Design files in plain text

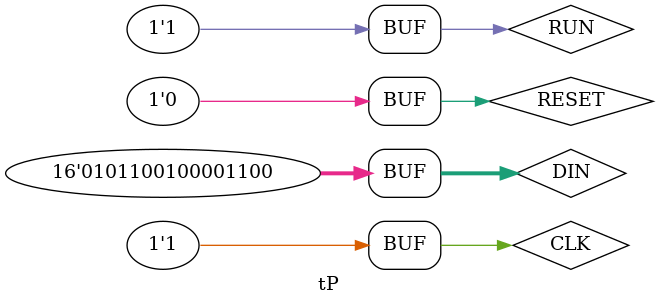
<source format=v>
module PROCESSOR
(
    input CLK, RUN, RESET,
    input [15:0] DIN,
    output [15:0] BUS,
    output [15:0] DEMO1, DEMO2, DEMO3, DEMO4, DEMO5, DEMO6, DEMO7, DEMO8,
    output DONE,
    output [1:0] COUNTtoCUs,
    output [9:0] MUXSELECTORSs, REGSELECTORSs
);

    // Internal Wiring
    wire [15:0] R0toMUX, R1toMUX, R2toMUX, R3toMUX, R4toMUX, R5toMUX, R6toMUX, R7toMUX;
    wire [15:0] RGtoMUX, MUXtoRN, RAtoALU, ALUtoRG;
    wire [9:0] MUXSELECTORS, REGSELECTORS;
    wire ADDSUB, COUNTCLR;
    wire [1:0] COUNTtoCU;
    
    assign COUNTtoCUs = COUNTtoCU;
    assign MUXSELECTORSs = MUXSELECTORS;
    assign REGSELECTORSs = REGSELECTORS;
    assign DEMO1 = R0toMUX;
    assign DEMO2 = R1toMUX;
    assign DEMO3 = R2toMUX;
    assign DEMO4 = R3toMUX;
    assign DEMO5 = R4toMUX;
    assign DEMO6 = R5toMUX;
    assign DEMO7 = R6toMUX;
    assign DEMO8 = R7toMUX;

    // Instantiate CU
    CONTROLUNIT CU(
        .CLK(CLK),
        .RUN(RUN),
        .COUNTERLINE(COUNTtoCU),
        .IRLINE(DIN[8:0]),
        .MUXLINE(MUXSELECTORS),
        .REGSELECTORS(REGSELECTORS),
        .ADDSUB(ADDSUB),
        .COUNTERCLR(COUNTCLR),
        .DONE(DONE)
    );
    
    // Instantiate REGISTERS
    REGISTER REG_0(
        .IN(MUXtoRN),
        .CLK(CLK),
        .WE(REGSELECTORS[0]),
        .OUT(R0toMUX)
    );
    REGISTER REG_1(
        .IN(MUXtoRN),
        .CLK(CLK),
        .WE(REGSELECTORS[1]),
        .OUT(R1toMUX)
    );
    REGISTER REG_2(
        .IN(MUXtoRN),
        .CLK(CLK),
        .WE(REGSELECTORS[2]),
        .OUT(R2toMUX)
    );
    REGISTER REG_3(
        .IN(MUXtoRN),
        .CLK(CLK),
        .WE(REGSELECTORS[3]),
        .OUT(R3toMUX)
    );
    REGISTER REG_4(
        .IN(MUXtoRN),
        .CLK(CLK),
        .WE(REGSELECTORS[4]),
        .OUT(R4toMUX)
    );
    REGISTER REG_5(
        .IN(MUXtoRN),
        .CLK(CLK),
        .WE(REGSELECTORS[5]),
        .OUT(R5toMUX)
    );
    REGISTER REG_6(
        .IN(MUXtoRN),
        .CLK(CLK),
        .WE(REGSELECTORS[6]),
        .OUT(R6toMUX)
    );
    REGISTER REG_7(
        .IN(MUXtoRN),
        .CLK(CLK),
        .WE(REGSELECTORS[7]),
        .OUT(R7toMUX)
    );
    REGISTER REG_A(
        .IN(MUXtoRN),
        .CLK(CLK),
        .WE(REGSELECTORS[8]),
        .OUT(RAtoALU)
    );
    REGISTER REG_G(
        .IN(ALUtoRG),
        .CLK(CLK),
        .WE(REGSELECTORS[9]),
        .OUT(RGtoMUX)
    );
    
    // Instantiate ALU
    ALU ALUUNIT(
        .LINEA(RAtoALU),
        .LINEB(MUXtoRN),
        .ADD(ADDSUB),
        .LINEOUT(ALUtoRG)
    );
    
    // Instantiate Counter
    COUNTER COUNT(
        .CLK(CLK),
        .CLR(RESET),
        .COUNT(COUNTtoCU)
    );
    
    // Instantiate MULTIPLEXER
    MULTIPLEXER MUX(
        .REG1(R0toMUX),
        .REG2(R1toMUX),
        .REG3(R2toMUX),
        .REG4(R3toMUX),
        .REG5(R4toMUX),
        .REG6(R5toMUX),
        .REG7(R6toMUX),
        .REG8(R7toMUX),
        .REGG(RGtoMUX),
        .DAIN(DIN),
        .SLCTR(MUXSELECTORS),
        .OUT(MUXtoRN)
    );
    
    assign BUS = MUXtoRN;

endmodule

module tP;

    reg CLK;
    reg RUN;
    reg RESET;
    reg [15:0] DIN;
    wire [15:0] BUS;
    wire [15:0] DEMO1, DEMO2, DEMO3, DEMO4, DEMO5, DEMO6, DEMO7, DEMO8;
    wire DONE;
    wire [1:0] COUNTtoCUs;
    wire [9:0] MUXSELECTORSs, REGSELECTORSs;
    
    // Instantiate the Processor
    PROCESSOR UUT(
        .CLK(CLK),
        .RUN(RUN),
        .RESET(RESET),
        .DIN(DIN),
        .DEMO1(DEMO1),
        .DEMO2(DEMO2),
        .DEMO3(DEMO3),
        .DEMO4(DEMO4),
        .DEMO5(DEMO5),
        .DEMO6(DEMO6),
        .DEMO7(DEMO7),
        .DEMO8(DEMO8),
        .BUS(BUS),
        .DONE(DONE),
        .COUNTtoCUs(COUNTtoCUs),
        .MUXSELECTORSs(MUXSELECTORSs),
        .REGSELECTORSs(REGSELECTORSs)
    );
    
    // Instantiate Registers
    initial begin
        CLK = 1'b0;
        RUN = 1'b1; 
        RESET = 1'b0;
    end
    
    // Test I1 (RX <- DIN)
    initial begin
        #1
        CLK = 1'b1;
        RESET = 1'b1;
        DIN = {7'b000_0000, 3'b010, 3'b001, 3'b010};
        #1
        CLK = 1'b0;
        RESET = 1'b0;       
        #1
        CLK = 1'b1;
        #1
        CLK = 1'b0;
        #1
        CLK = 1'b1;
        DIN = {7'b111_0111, 3'b010, 3'b101, 3'b110};
        #1
        CLK = 1'b0;
        #1
        CLK = 1'b1;
        DIN = {7'b000_1100, 3'b011, 3'b011, 3'b110};
        #1
        CLK = 1'b0;
        #1
        CLK = 1'b1;
        DIN = {7'b010_1100, 3'b100, 3'b001, 3'b100};
        #1
        CLK = 1'b0;
        #1
        CLK = 1'b1;
        #1
        CLK = 1'b0;
        #1
        CLK = 1'b1;
    end

endmodule


</source>
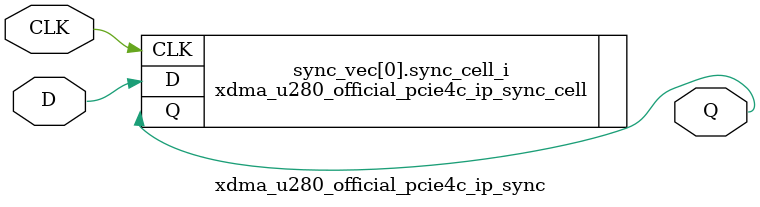
<source format=v>

`timescale 1ps / 1ps

(* DowngradeIPIdentifiedWarnings = "yes" *)
module xdma_u280_official_pcie4c_ip_sync #
(
    parameter integer WIDTH = 1, 
    parameter integer STAGE = 3
)
(
    //-------------------------------------------------------------------------- 
    //  Input Ports
    //-------------------------------------------------------------------------- 
    input                               CLK,
    input       [WIDTH-1:0]             D,
    
    //-------------------------------------------------------------------------- 
    //  Output Ports
    //-------------------------------------------------------------------------- 
    output      [WIDTH-1:0]             Q
);                                                        



//--------------------------------------------------------------------------------------------------
//  Generate Synchronizer - Begin
//--------------------------------------------------------------------------------------------------
genvar i;

generate for (i=0; i<WIDTH; i=i+1) 

    begin : sync_vec

    //----------------------------------------------------------------------
    //  Synchronizer
    //----------------------------------------------------------------------
    xdma_u280_official_pcie4c_ip_sync_cell #
    (
        .STAGE                          (STAGE)
    )    
    sync_cell_i
    (
        //------------------------------------------------------------------
        //  Input Ports
        //------------------------------------------------------------------
        .CLK                            (CLK),
        .D                              (D[i]),

        //------------------------------------------------------------------
        //  Output Ports
        //------------------------------------------------------------------
        .Q                              (Q[i])
    );
 
    end   
      
endgenerate 
//--------------------------------------------------------------------------------------------------
//  Generate - End
//--------------------------------------------------------------------------------------------------



endmodule

</source>
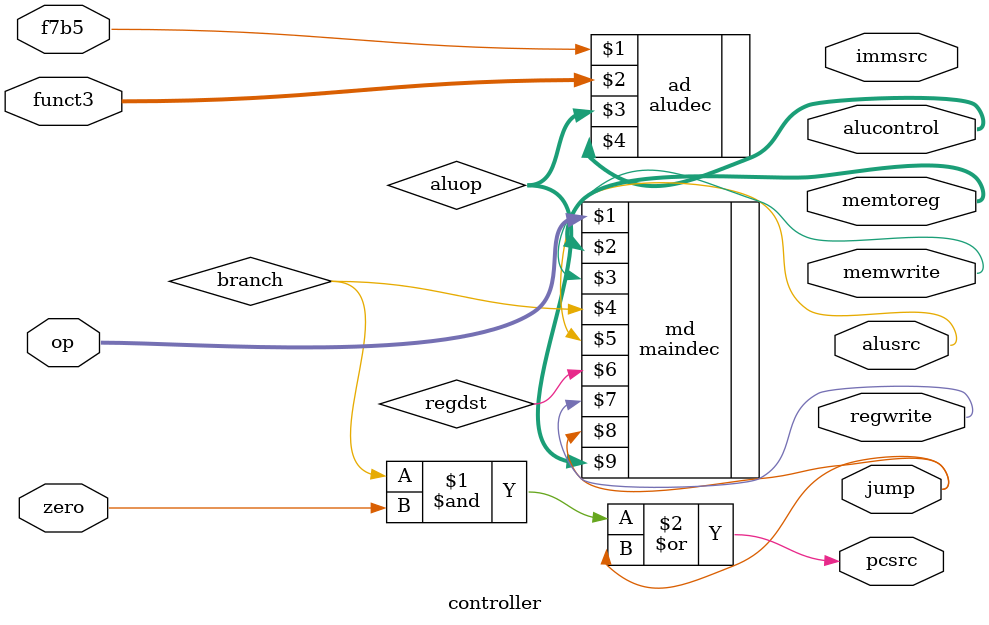
<source format=sv>
module controller(
   input logic f7b5,
   input logic [2:0] funct3,
   input logic [6:0] op,
   input logic zero,
   output logic [1:0] memtoreg,
   output logic memwrite,
   output logic pcsrc, alusrc,
   output logic regwrite, jump,
   output logic [1:0] immsrc,
   output logic [2:0] alucontrol
);
   
   logic [1:0] aluop;
   logic branch;

   maindec md(op ,memtoreg ,memwrite ,branch ,alusrc, regdst, regwrite, jump ,aluop);  
   aludec ad(f7b5 ,funct3 ,aluop ,alucontrol);
   assign pcsrc = branch & zero | jump;
   
endmodule

</source>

◆ Work to be completed ◆
Search the entries above for "RGtoMUX". Show every line that has it.

◆ Exercise response ◆
    wire [15:0] RGtoMUX, MUXtoRN, RAtoALU, ALUtoRG;
        .OUT(RGtoMUX)
        .REGG(RGtoMUX),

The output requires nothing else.